# EXERCISE REQUIREMENTS:
Check every line of the entries that follow, and copy the ones containing "libélulas".

____________________

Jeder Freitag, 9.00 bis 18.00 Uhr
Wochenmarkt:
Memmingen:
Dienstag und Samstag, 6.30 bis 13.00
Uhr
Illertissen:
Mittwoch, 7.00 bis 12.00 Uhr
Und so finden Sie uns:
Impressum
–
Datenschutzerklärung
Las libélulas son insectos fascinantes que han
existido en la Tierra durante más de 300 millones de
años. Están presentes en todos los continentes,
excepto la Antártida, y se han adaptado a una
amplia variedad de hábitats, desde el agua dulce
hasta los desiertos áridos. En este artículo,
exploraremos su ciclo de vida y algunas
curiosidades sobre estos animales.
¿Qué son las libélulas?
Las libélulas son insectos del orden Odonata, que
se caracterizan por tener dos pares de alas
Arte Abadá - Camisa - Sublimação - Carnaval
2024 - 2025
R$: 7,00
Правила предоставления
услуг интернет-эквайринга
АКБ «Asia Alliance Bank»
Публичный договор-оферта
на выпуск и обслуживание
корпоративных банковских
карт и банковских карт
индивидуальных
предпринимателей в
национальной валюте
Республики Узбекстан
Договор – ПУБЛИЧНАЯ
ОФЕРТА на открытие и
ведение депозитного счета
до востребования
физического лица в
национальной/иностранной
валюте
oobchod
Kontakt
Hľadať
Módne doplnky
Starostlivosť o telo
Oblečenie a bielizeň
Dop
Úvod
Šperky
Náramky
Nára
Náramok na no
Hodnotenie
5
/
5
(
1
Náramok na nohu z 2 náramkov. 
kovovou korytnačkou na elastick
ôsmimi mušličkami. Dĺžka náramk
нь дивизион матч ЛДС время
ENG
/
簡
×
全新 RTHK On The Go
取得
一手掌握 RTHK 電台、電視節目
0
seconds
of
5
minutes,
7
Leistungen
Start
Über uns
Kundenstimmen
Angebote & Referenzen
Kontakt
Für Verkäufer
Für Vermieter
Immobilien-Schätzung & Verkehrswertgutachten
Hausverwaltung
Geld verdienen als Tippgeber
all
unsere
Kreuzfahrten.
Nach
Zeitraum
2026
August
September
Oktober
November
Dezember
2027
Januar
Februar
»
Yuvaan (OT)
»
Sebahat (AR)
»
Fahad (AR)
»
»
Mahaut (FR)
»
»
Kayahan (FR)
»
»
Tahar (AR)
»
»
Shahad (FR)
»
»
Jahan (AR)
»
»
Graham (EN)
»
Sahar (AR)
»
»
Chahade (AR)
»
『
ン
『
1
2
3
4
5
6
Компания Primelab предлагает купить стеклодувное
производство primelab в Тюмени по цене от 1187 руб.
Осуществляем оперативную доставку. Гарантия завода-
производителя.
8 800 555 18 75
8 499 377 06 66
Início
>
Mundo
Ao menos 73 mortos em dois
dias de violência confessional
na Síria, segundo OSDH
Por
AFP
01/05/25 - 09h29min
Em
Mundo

____________________

# OUTPUT FOR THIS TASK:
Las libélulas son insectos fascinantes que han
¿Qué son las libélulas?
Las libélulas son insectos del orden Odonata, que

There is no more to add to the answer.